The exploration of vascular aging, particularly in the context of CSVD, highlights a critical aspect of brain health that has far-reaching implications. Understanding the continuum of vascular aging — from atherogenesis in large arteries to the age-related structural and functional alterations in the microvasculature — is essential for a comprehensive approach to diagnosing, preventing, and treating CSVD. This continuum perspective emphasizes that vascular aging is a systemic process that impacts the entire circulatory system. The interplay between large vessel diseases like atherosclerosis and microvascular pathologies such as CSVD underscores the need for a holistic approach in medical research and clinical practice.

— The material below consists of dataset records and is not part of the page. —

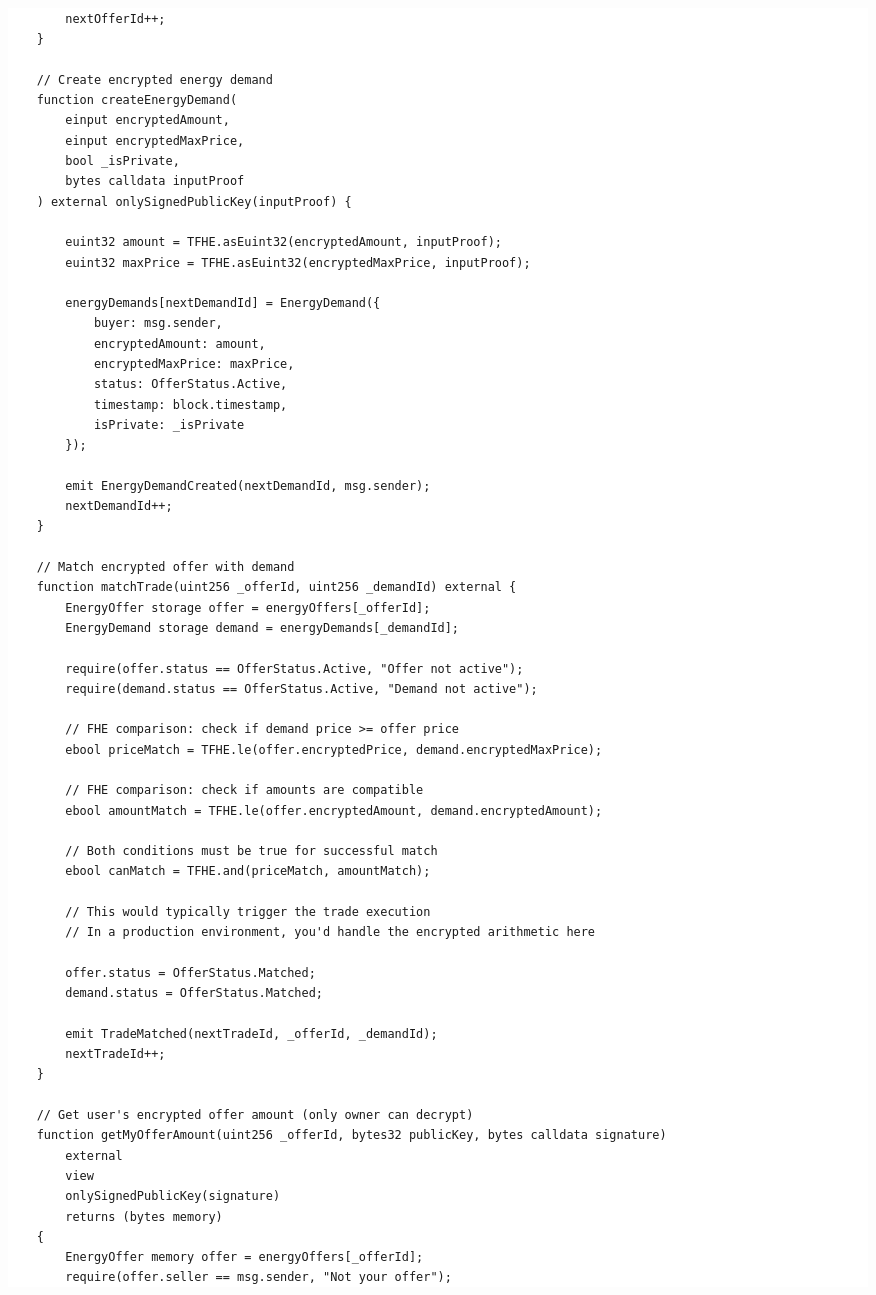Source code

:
 ```solidity
        nextOfferId++;
    }

    // Create encrypted energy demand
    function createEnergyDemand(
        einput encryptedAmount,
        einput encryptedMaxPrice,
        bool _isPrivate,
        bytes calldata inputProof
    ) external onlySignedPublicKey(inputProof) {

        euint32 amount = TFHE.asEuint32(encryptedAmount, inputProof);
        euint32 maxPrice = TFHE.asEuint32(encryptedMaxPrice, inputProof);

        energyDemands[nextDemandId] = EnergyDemand({
            buyer: msg.sender,
            encryptedAmount: amount,
            encryptedMaxPrice: maxPrice,
            status: OfferStatus.Active,
            timestamp: block.timestamp,
            isPrivate: _isPrivate
        });

        emit EnergyDemandCreated(nextDemandId, msg.sender);
        nextDemandId++;
    }

    // Match encrypted offer with demand
    function matchTrade(uint256 _offerId, uint256 _demandId) external {
        EnergyOffer storage offer = energyOffers[_offerId];
        EnergyDemand storage demand = energyDemands[_demandId];

        require(offer.status == OfferStatus.Active, "Offer not active");
        require(demand.status == OfferStatus.Active, "Demand not active");

        // FHE comparison: check if demand price >= offer price
        ebool priceMatch = TFHE.le(offer.encryptedPrice, demand.encryptedMaxPrice);

        // FHE comparison: check if amounts are compatible
        ebool amountMatch = TFHE.le(offer.encryptedAmount, demand.encryptedAmount);

        // Both conditions must be true for successful match
        ebool canMatch = TFHE.and(priceMatch, amountMatch);

        // This would typically trigger the trade execution
        // In a production environment, you'd handle the encrypted arithmetic here

        offer.status = OfferStatus.Matched;
        demand.status = OfferStatus.Matched;

        emit TradeMatched(nextTradeId, _offerId, _demandId);
        nextTradeId++;
    }

    // Get user's encrypted offer amount (only owner can decrypt)
    function getMyOfferAmount(uint256 _offerId, bytes32 publicKey, bytes calldata signature)
        external
        view
        onlySignedPublicKey(signature)
        returns (bytes memory)
    {
        EnergyOffer memory offer = energyOffers[_offerId];
        require(offer.seller == msg.sender, "Not your offer");
```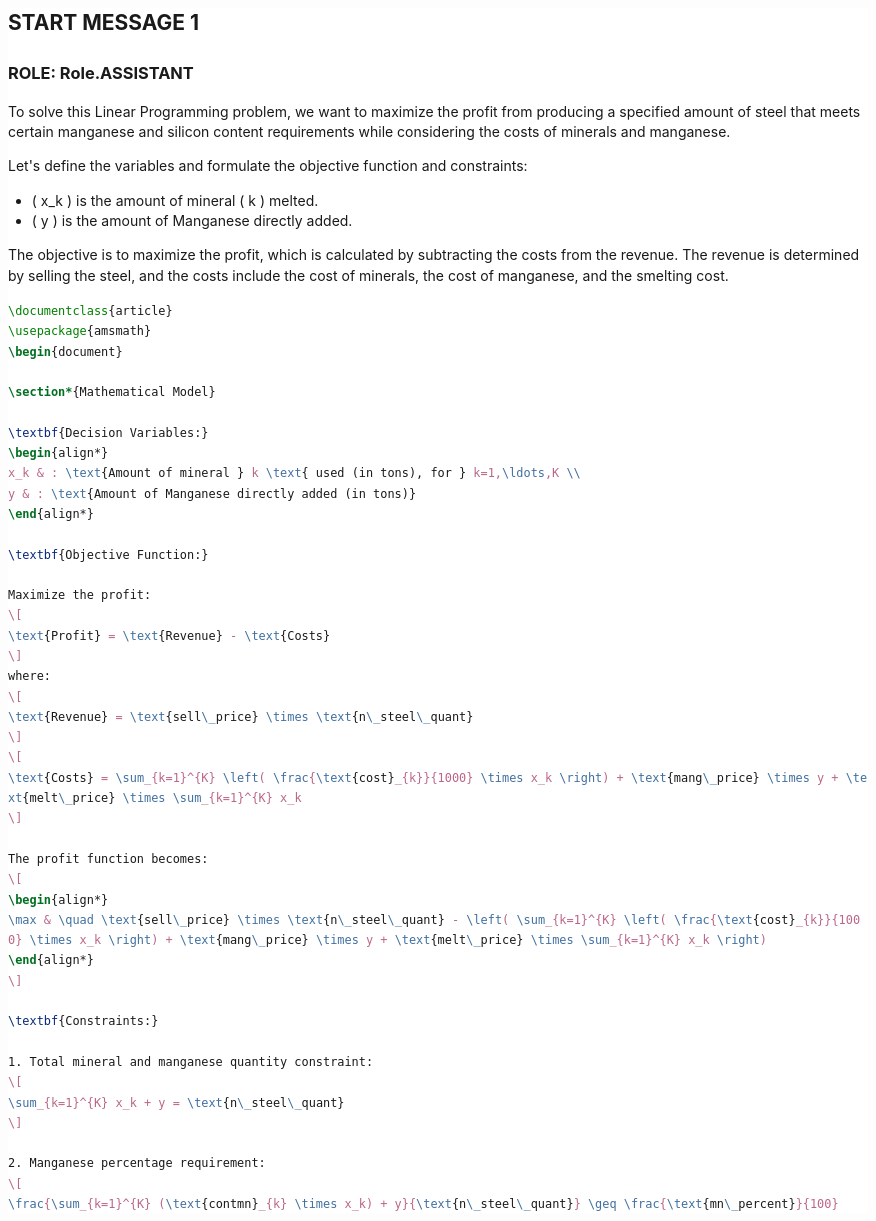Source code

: 
## START MESSAGE 1 
### ROLE: Role.ASSISTANT
To solve this Linear Programming problem, we want to maximize the profit from producing a specified amount of steel that meets certain manganese and silicon content requirements while considering the costs of minerals and manganese.

Let's define the variables and formulate the objective function and constraints:

- \( x_k \) is the amount of mineral \( k \) melted.
- \( y \) is the amount of Manganese directly added.

The objective is to maximize the profit, which is calculated by subtracting the costs from the revenue. The revenue is determined by selling the steel, and the costs include the cost of minerals, the cost of manganese, and the smelting cost.

```latex
\documentclass{article}
\usepackage{amsmath}
\begin{document}

\section*{Mathematical Model}

\textbf{Decision Variables:}
\begin{align*}
x_k & : \text{Amount of mineral } k \text{ used (in tons), for } k=1,\ldots,K \\
y & : \text{Amount of Manganese directly added (in tons)}
\end{align*}

\textbf{Objective Function:}

Maximize the profit:
\[
\text{Profit} = \text{Revenue} - \text{Costs}
\]
where:
\[
\text{Revenue} = \text{sell\_price} \times \text{n\_steel\_quant}
\]
\[
\text{Costs} = \sum_{k=1}^{K} \left( \frac{\text{cost}_{k}}{1000} \times x_k \right) + \text{mang\_price} \times y + \text{melt\_price} \times \sum_{k=1}^{K} x_k
\]

The profit function becomes:
\[
\begin{align*}
\max & \quad \text{sell\_price} \times \text{n\_steel\_quant} - \left( \sum_{k=1}^{K} \left( \frac{\text{cost}_{k}}{1000} \times x_k \right) + \text{mang\_price} \times y + \text{melt\_price} \times \sum_{k=1}^{K} x_k \right)
\end{align*}
\]

\textbf{Constraints:}

1. Total mineral and manganese quantity constraint:
\[
\sum_{k=1}^{K} x_k + y = \text{n\_steel\_quant}
\]

2. Manganese percentage requirement:
\[
\frac{\sum_{k=1}^{K} (\text{contmn}_{k} \times x_k) + y}{\text{n\_steel\_quant}} \geq \frac{\text{mn\_percent}}{100}
```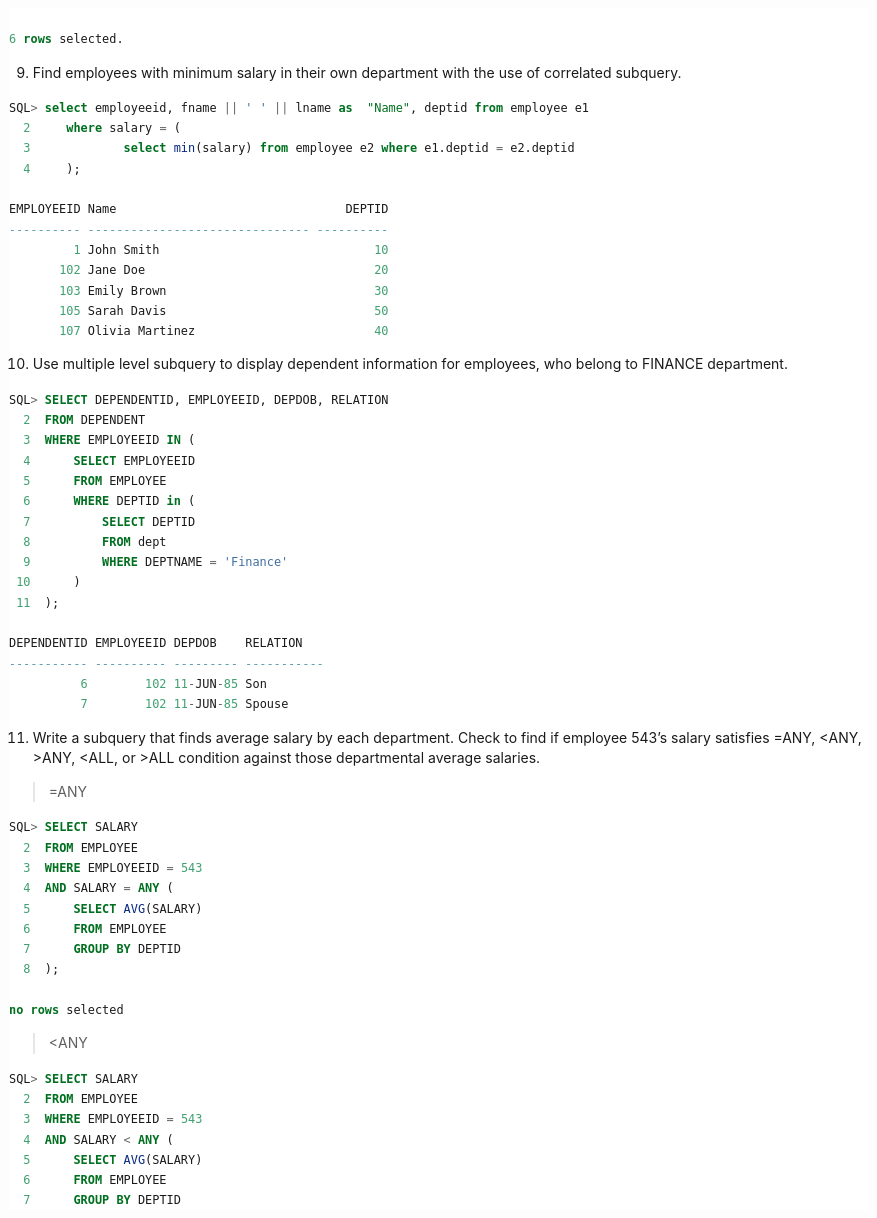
 ``` sql

6 rows selected.
```

9) Find employees with minimum salary in their own department with the use of correlated subquery.
``` sql
SQL> select employeeid, fname || ' ' || lname as  "Name", deptid from employee e1
  2     where salary = (
  3             select min(salary) from employee e2 where e1.deptid = e2.deptid
  4     );

EMPLOYEEID Name                                DEPTID
---------- ------------------------------- ----------
         1 John Smith                              10
       102 Jane Doe                                20
       103 Emily Brown                             30
       105 Sarah Davis                             50
       107 Olivia Martinez                         40
```

10) Use multiple level subquery to display dependent information for employees, who belong to FINANCE department.
``` sql
SQL> SELECT DEPENDENTID, EMPLOYEEID, DEPDOB, RELATION
  2  FROM DEPENDENT
  3  WHERE EMPLOYEEID IN (
  4      SELECT EMPLOYEEID
  5      FROM EMPLOYEE
  6      WHERE DEPTID in (
  7          SELECT DEPTID
  8          FROM dept
  9          WHERE DEPTNAME = 'Finance'
 10      )
 11  );

DEPENDENTID EMPLOYEEID DEPDOB    RELATION
----------- ---------- --------- -----------
          6        102 11-JUN-85 Son
          7        102 11-JUN-85 Spouse
```

11) Write a subquery that finds average salary by each department. Check to find if employee 543’s salary satisfies =ANY, <ANY, >ANY, <ALL, or >ALL condition against those departmental average salaries.
> =ANY
``` sql
SQL> SELECT SALARY
  2  FROM EMPLOYEE
  3  WHERE EMPLOYEEID = 543
  4  AND SALARY = ANY (
  5      SELECT AVG(SALARY)
  6      FROM EMPLOYEE
  7      GROUP BY DEPTID
  8  );

no rows selected
```
> <ANY
```sql
SQL> SELECT SALARY
  2  FROM EMPLOYEE
  3  WHERE EMPLOYEEID = 543
  4  AND SALARY < ANY (
  5      SELECT AVG(SALARY)
  6      FROM EMPLOYEE
  7      GROUP BY DEPTID
```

Geroscience discoveries are shedding light on novel mechanisms that may simultaneously promote atherogenesis and CSVD. Understanding these mechanisms could lead to innovative therapeutic strategies targeting the root causes of vascular aging, ultimately preventing both large vessel diseases and microvascular complications like CMHs. By recognizing the interconnected nature of vascular aging, clinicians and researchers can better identify risk factors, develop targeted therapies, and implement effective preventive measures. Furthermore, this understanding encourages a shift in focus from treating individual symptoms to addressing the underlying mechanisms of vascular aging. Such an approach could lead to more effective strategies for slowing or even reversing aspects of vascular aging, with the potential to significantly impact patient outcomes in both cardiovascular and cerebrovascular diseases.